Transcribed page contents:
----------------

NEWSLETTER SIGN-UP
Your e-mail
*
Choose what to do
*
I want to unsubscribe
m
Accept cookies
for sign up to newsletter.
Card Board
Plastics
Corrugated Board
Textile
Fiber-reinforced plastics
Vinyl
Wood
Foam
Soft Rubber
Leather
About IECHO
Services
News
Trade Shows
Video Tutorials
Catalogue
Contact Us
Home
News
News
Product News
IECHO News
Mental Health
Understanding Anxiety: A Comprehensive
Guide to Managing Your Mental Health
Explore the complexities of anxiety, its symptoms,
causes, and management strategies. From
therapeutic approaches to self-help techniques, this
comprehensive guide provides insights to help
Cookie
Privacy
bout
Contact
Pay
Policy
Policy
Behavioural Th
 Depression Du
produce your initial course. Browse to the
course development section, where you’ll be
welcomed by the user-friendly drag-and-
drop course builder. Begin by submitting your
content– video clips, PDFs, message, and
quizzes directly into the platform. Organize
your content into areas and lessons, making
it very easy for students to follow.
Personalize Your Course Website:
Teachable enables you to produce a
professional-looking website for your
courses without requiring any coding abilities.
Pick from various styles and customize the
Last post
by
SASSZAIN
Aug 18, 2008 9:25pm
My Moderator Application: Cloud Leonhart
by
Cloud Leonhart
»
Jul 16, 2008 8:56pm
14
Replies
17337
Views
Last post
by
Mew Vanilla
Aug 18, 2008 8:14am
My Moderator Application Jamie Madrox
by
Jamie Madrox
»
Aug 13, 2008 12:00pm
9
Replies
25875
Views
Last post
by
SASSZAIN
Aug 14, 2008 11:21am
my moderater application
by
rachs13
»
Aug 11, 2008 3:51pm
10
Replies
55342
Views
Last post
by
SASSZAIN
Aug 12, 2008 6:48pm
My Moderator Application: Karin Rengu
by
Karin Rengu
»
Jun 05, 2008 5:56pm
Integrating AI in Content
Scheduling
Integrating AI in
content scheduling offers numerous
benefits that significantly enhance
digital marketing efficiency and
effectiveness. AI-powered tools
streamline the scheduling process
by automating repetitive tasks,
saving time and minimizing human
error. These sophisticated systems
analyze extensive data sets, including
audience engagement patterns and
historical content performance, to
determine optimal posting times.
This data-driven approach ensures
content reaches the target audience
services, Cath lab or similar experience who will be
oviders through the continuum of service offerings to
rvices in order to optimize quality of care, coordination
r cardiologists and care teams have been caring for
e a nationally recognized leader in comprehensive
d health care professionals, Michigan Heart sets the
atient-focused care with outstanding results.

----------------

Of the records above, copy each line that includes "Moderator".

» **TASK SOLUTION**
My Moderator Application: Cloud Leonhart
My Moderator Application Jamie Madrox
My Moderator Application: Karin Rengu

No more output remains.